▸ **SUPPLIED TEXT**:
● ● ●
The Dodo bird is no longer in existence, but its appearance has been found by looking at old fossil remains and through drawings and paintings created during its life on earth. It is thought that the Dodo stood at around 1 meter tall and weighed between 23 and 47lb. The drawn and painted pictures created show great variation with only some having been created from drawing the actual species but these show that it has plumage that was of a brown/grey colour. The feet were a yellow colour and the tail breaks off into a tuft. The head is thought to have been naked like an eagle and the beak was thought to be yellow, black and green.
The dodo ate mainly fruits and other vegetation that were digested with gizzard stones. It is thought that the dodo was not always flightless but became so through evolution as more food became readily available at ground level and that predators were in the minority.
Many people felt that the dodo was not a real creature but a mythical one which was proved wrong by reading through many accounts of people encountering. The first record in history which has proved invaluable was those written by sailors during 1598. The last time it was noted to have been seen was in 1662. In the 17th century there was proof of the dodo’s existence including a head that had been dried and brought over to Europe. This is the only dodo soft tissue sample remaining in the world! Other samples are in fossil form and were collected in Mauritius. The Alice in Wonderland story brought worldwide recognition of the creature and today it is still used as a symbol of extinction and even a mascot for many sports teams.
● ● ●
▸ **MATERIAL SHOWN**:
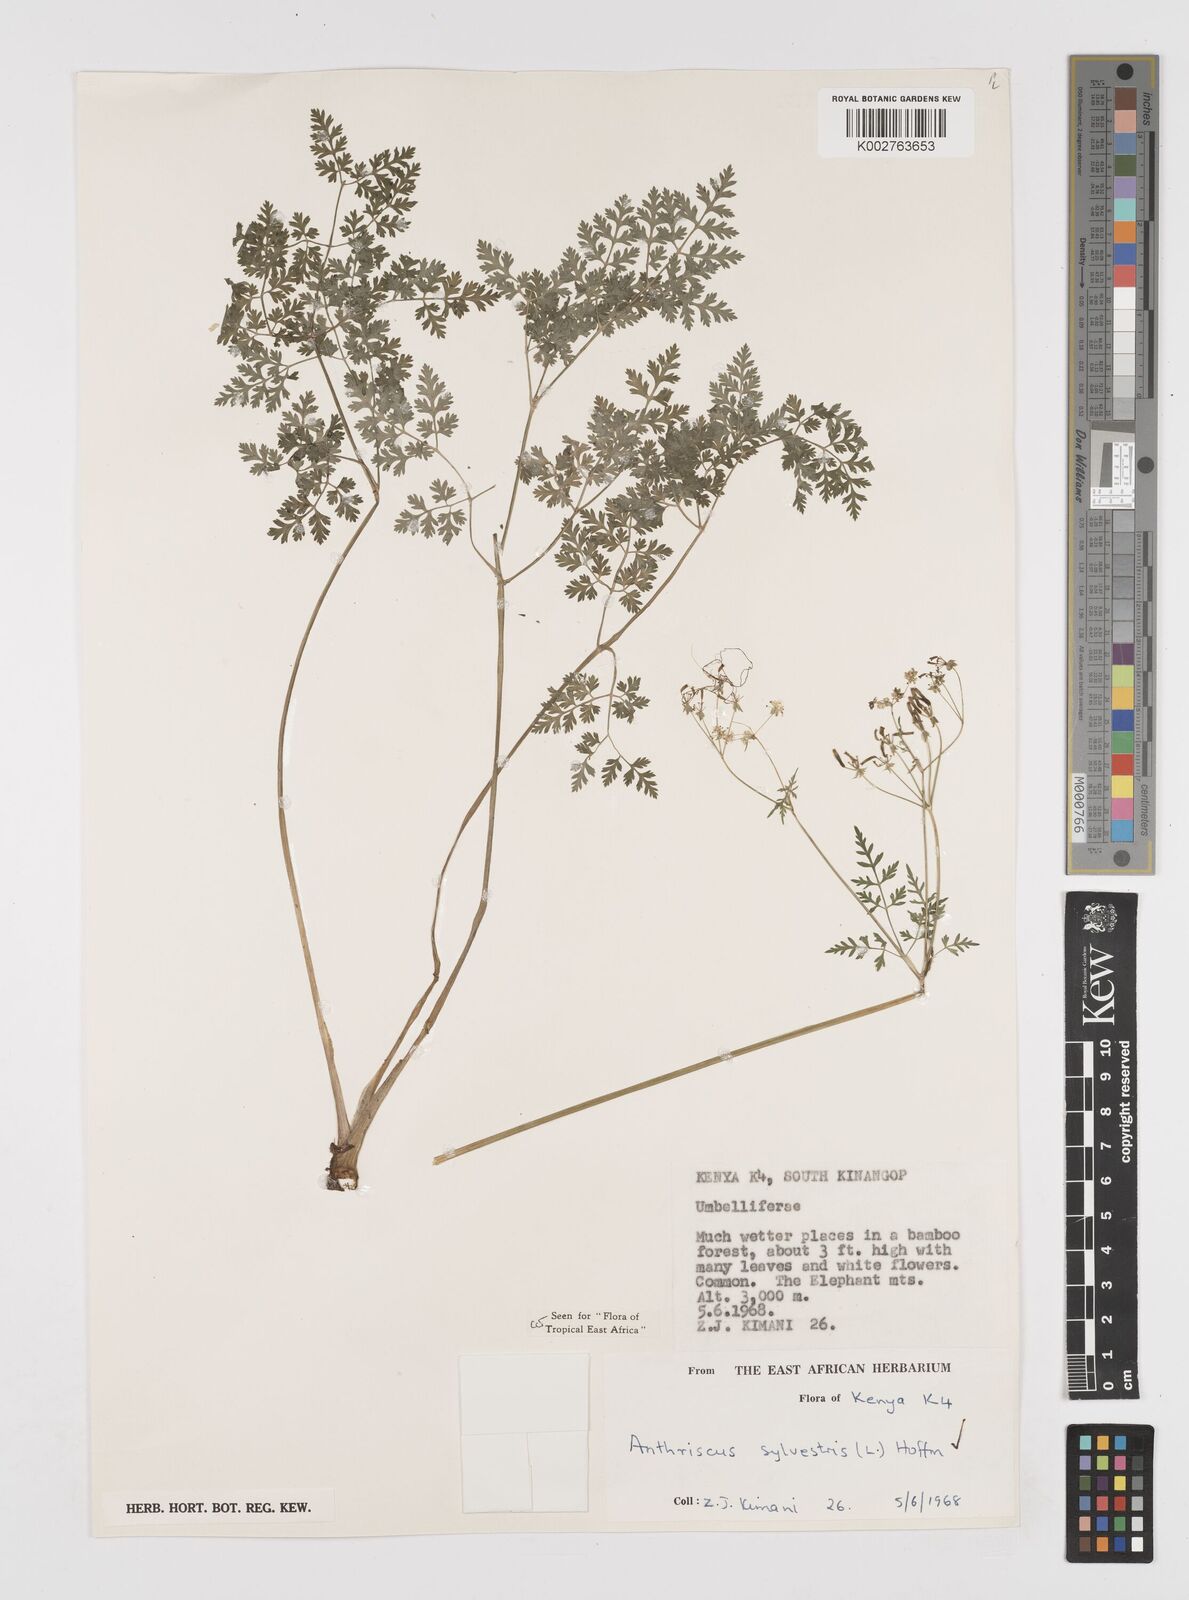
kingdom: Plantae
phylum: Tracheophyta
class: Magnoliopsida
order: Apiales
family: Apiaceae
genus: Anthriscus
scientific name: Anthriscus sylvestris
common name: Cow parsley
● ● ●
Please reproduce the dodo text in full, word for word. Work only from the dodo text and leave the material aside.

The Dodo bird is no longer in existence, but its appearance has been found by looking at old fossil remains and through drawings and paintings created during its life on earth. It is thought that the Dodo stood at around 1 meter tall and weighed between 23 and 47lb. The drawn and painted pictures created show great variation with only some having been created from drawing the actual species but these show that it has plumage that was of a brown/grey colour. The feet were a yellow colour and the tail breaks off into a tuft. The head is thought to have been naked like an eagle and the beak was thought to be yellow, black and green.
The dodo ate mainly fruits and other vegetation that were digested with gizzard stones. It is thought that the dodo was not always flightless but became so through evolution as more food became readily available at ground level and that predators were in the minority.
Many people felt that the dodo was not a real creature but a mythical one which was proved wrong by reading through many accounts of people encountering. The first record in history which has proved invaluable was those written by sailors during 1598. The last time it was noted to have been seen was in 1662. In the 17th century there was proof of the dodo’s existence including a head that had been dried and brought over to Europe. This is the only dodo soft tissue sample remaining in the world! Other samples are in fossil form and were collected in Mauritius. The Alice in Wonderland story brought worldwide recognition of the creature and today it is still used as a symbol of extinction and even a mascot for many sports teams.